Each entry that follows is to be copied exactly, minus any pictures.

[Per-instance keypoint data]
+ + + + +

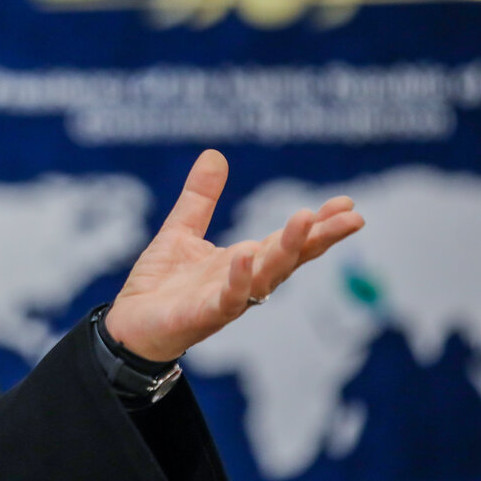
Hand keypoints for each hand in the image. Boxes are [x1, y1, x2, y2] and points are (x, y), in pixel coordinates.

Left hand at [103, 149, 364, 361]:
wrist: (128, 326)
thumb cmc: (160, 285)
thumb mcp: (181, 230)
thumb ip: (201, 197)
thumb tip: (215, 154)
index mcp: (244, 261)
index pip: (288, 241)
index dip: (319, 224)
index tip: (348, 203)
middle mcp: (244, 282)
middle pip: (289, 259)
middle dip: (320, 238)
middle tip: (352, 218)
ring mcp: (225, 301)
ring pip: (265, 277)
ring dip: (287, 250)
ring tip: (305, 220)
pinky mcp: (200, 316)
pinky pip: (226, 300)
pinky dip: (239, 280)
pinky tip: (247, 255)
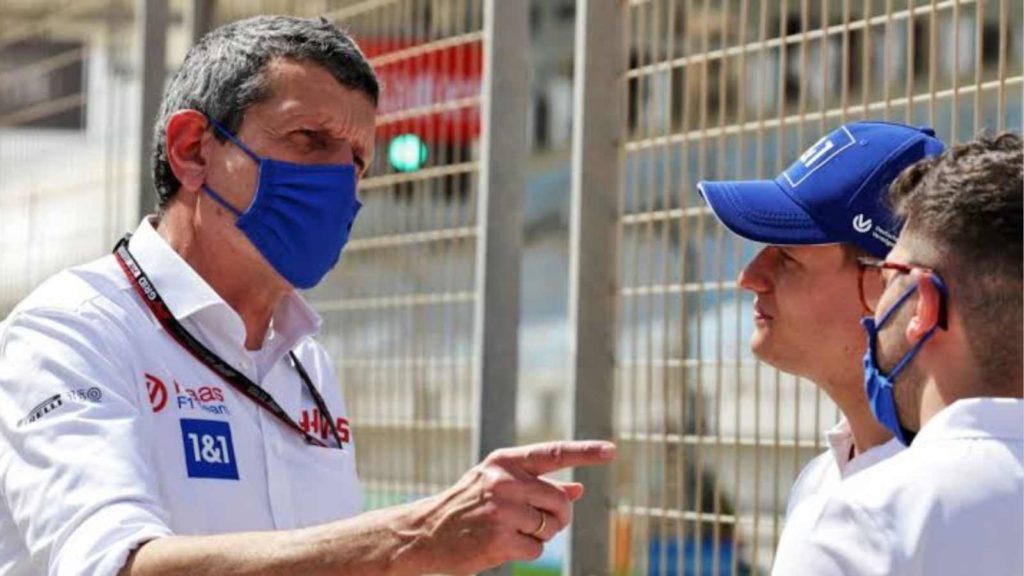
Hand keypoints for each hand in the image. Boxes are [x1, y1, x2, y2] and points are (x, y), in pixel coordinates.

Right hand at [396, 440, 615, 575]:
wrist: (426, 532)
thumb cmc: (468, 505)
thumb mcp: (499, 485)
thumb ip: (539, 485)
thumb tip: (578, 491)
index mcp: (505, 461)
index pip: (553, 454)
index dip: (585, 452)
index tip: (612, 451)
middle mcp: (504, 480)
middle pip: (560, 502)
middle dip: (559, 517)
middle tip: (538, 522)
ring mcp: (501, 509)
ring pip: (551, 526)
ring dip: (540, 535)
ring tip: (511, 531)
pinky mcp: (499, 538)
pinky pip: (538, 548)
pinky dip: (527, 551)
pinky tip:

+ + + + +

* _Finished exercise_:
Hand keypoints for each hand in the image. Boxes are [x1, y1, x2, y2] and points are (x, y), in pixel coordinates.

Left hand at [103, 149, 364, 361]:
wrist: (128, 326)
thumb cmc: (160, 285)
thumb mcp: (181, 230)
thumb ip: (201, 197)
thumb tip: (215, 154)
index mcp: (244, 261)
index pip: (288, 241)
index dip: (319, 224)
index tip: (348, 203)
middle mcp: (244, 282)
middle pip: (289, 259)
middle dip: (320, 238)
middle tip: (352, 218)
ring mcp: (225, 301)
ring pip: (265, 277)
ring dip: (287, 250)
ring tip: (305, 220)
pinky mcp: (200, 316)
pinky pip: (226, 300)
pinky dip: (239, 280)
pinky tip: (247, 255)
Hand keypoints for each hand in the image. Boxes are [x1, y1, x2, y2] and points are (x, y), in pixel coordinates.

Right hand at [396, 440, 615, 575]:
wrist: (426, 532)
thumb cmc: (468, 505)
thumb mcp: (499, 485)
thumb ip: (539, 485)
thumb tip: (578, 491)
index mcp: (505, 461)
index pip: (553, 454)
index dip: (585, 452)
index tip: (612, 451)
middle mcp: (504, 480)
middle pip: (560, 502)
middle dip: (559, 517)
middle tip: (538, 522)
ring mcp: (501, 509)
ring pip: (551, 526)
ring dip: (540, 535)
ring tip: (511, 531)
pinky mcp: (499, 538)
pinky pip: (538, 548)
pinky dip: (527, 551)
pinky tip:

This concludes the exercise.